The new study [Cohen 2019] shows a similar diagram and makes a similar point, using a completely separate dataset of 266 people in 73 families in Israel. But they also make two interesting arguments that we didn’t make in 2014, that bolster the case even further.
First, whereas the individuals in our 2014 dataset were from dozens of unrelated families across the U.S., Europe, and Australia, it is believed that all or nearly all E200K individuals in Israel are descdended from a single founder. The authors therefore argue that if anticipation were real, then age of onset should be dropping over time, so that cases diagnosed in 2015 should be younger than those in 1995, because people are on average one more generation removed from that original founder. Instead, when they plot age of onset versus year of onset, they find that age of onset is pretty steady over time. If anything, age of onset has gone up just slightly, probably because of better diagnosis of the disease in older individuals.
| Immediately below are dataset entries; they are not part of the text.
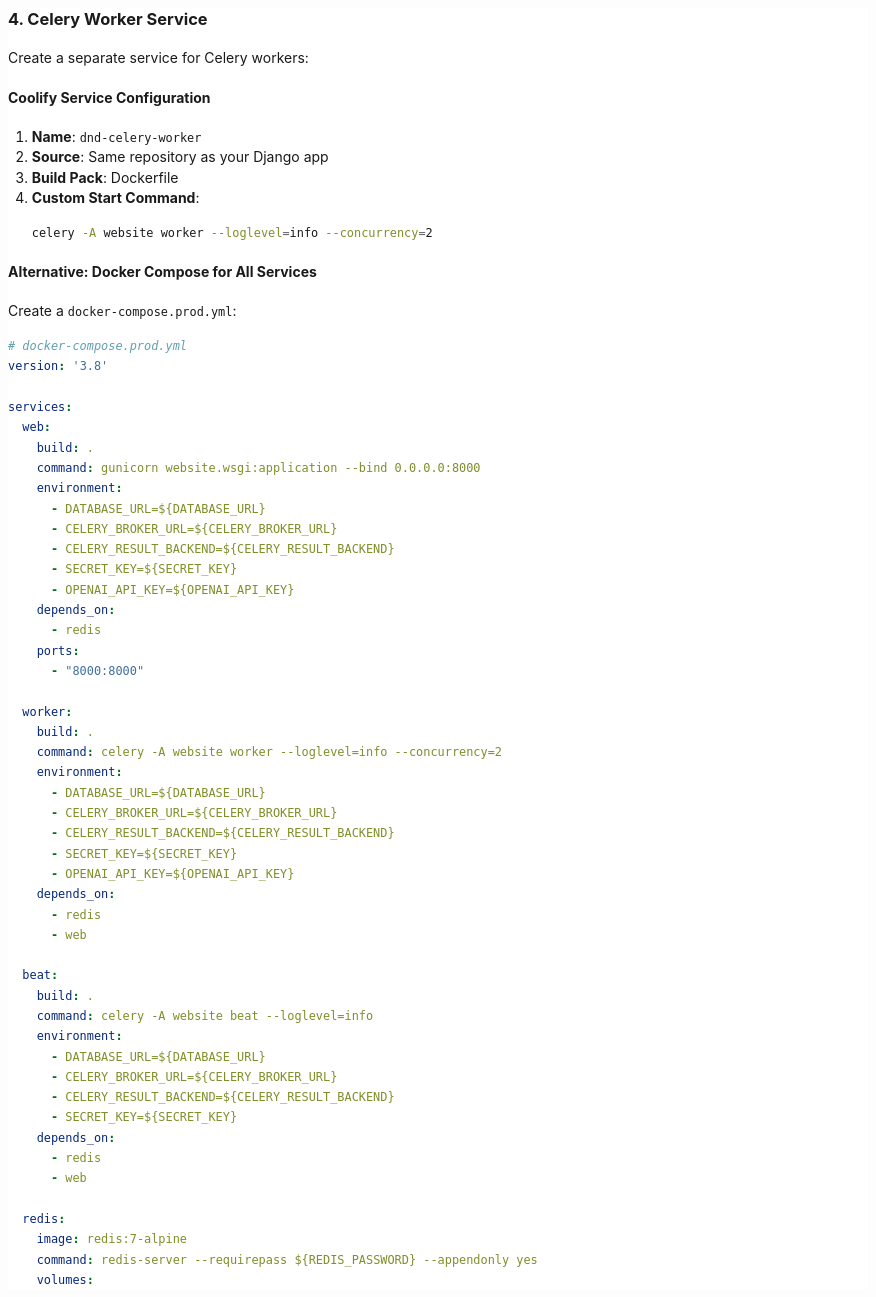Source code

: ### 4. Celery Worker Service

Create a separate service for Celery workers:

#### Coolify Service Configuration
1. **Name**: `dnd-celery-worker`
2. **Source**: Same repository as your Django app
3. **Build Pack**: Dockerfile
4. **Custom Start Command**: 
   ```bash
   celery -A website worker --loglevel=info --concurrency=2
   ```

#### Alternative: Docker Compose for All Services

Create a `docker-compose.prod.yml`:

```yaml
# docker-compose.prod.yml
version: '3.8'

services:
  web:
    build: .
    command: gunicorn website.wsgi:application --bind 0.0.0.0:8000
    environment:
      - DATABASE_URL=${DATABASE_URL}
      - CELERY_BROKER_URL=${CELERY_BROKER_URL}
      - CELERY_RESULT_BACKEND=${CELERY_RESULT_BACKEND}
      - SECRET_KEY=${SECRET_KEY}
      - OPENAI_API_KEY=${OPENAI_API_KEY}
    depends_on:
      - redis
    ports:
      - "8000:8000"

  worker:
    build: .
    command: celery -A website worker --loglevel=info --concurrency=2
    environment:
      - DATABASE_URL=${DATABASE_URL}
      - CELERY_BROKER_URL=${CELERY_BROKER_URL}
      - CELERY_RESULT_BACKEND=${CELERY_RESULT_BACKEND}
      - SECRET_KEY=${SECRET_KEY}
      - OPENAI_API_KEY=${OPENAI_API_KEY}
    depends_on:
      - redis
      - web

  beat:
    build: .
    command: celery -A website beat --loglevel=info
    environment:
      - DATABASE_URL=${DATABASE_URL}
      - CELERY_BROKER_URL=${CELERY_BROKER_URL}
      - CELERY_RESULT_BACKEND=${CELERY_RESULT_BACKEND}
      - SECRET_KEY=${SECRET_KEY}
    depends_on:
      - redis
      - web

  redis:
    image: redis:7-alpine
    command: redis-server --requirepass ${REDIS_PASSWORD} --appendonly yes
    volumes:
```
Second, they use sporadic prion disease patients as a sort of negative control — since these individuals have no mutation, there should be no opportunity for anticipation. And yet, in sporadic prion disease patients in Israel, they find the same trends — the years of birth and ages of onset are inscribed within the same parallelogram, and the flat or just slightly increasing relationship between age of onset and year of onset is similar.
What does all this mean for patients? Age of onset is always a hard topic — the truth is that age of onset in genetic prion disease is highly variable and as far as we can tell, none of the usual factors seem to predict it, including family history [Minikel 2019]. There might be a large element of true randomness, which is hard to accept, because after testing positive for a mutation, no one feels lucky. But the good news is, at least age of onset is not getting younger over time or over generations, and there is no reason to expect that your onset will necessarily be younger than your mother’s or father’s was. But if that alone is not enough cause for optimism for you, don’t worry, it’s not enough for us either. Our quest for a cure races on.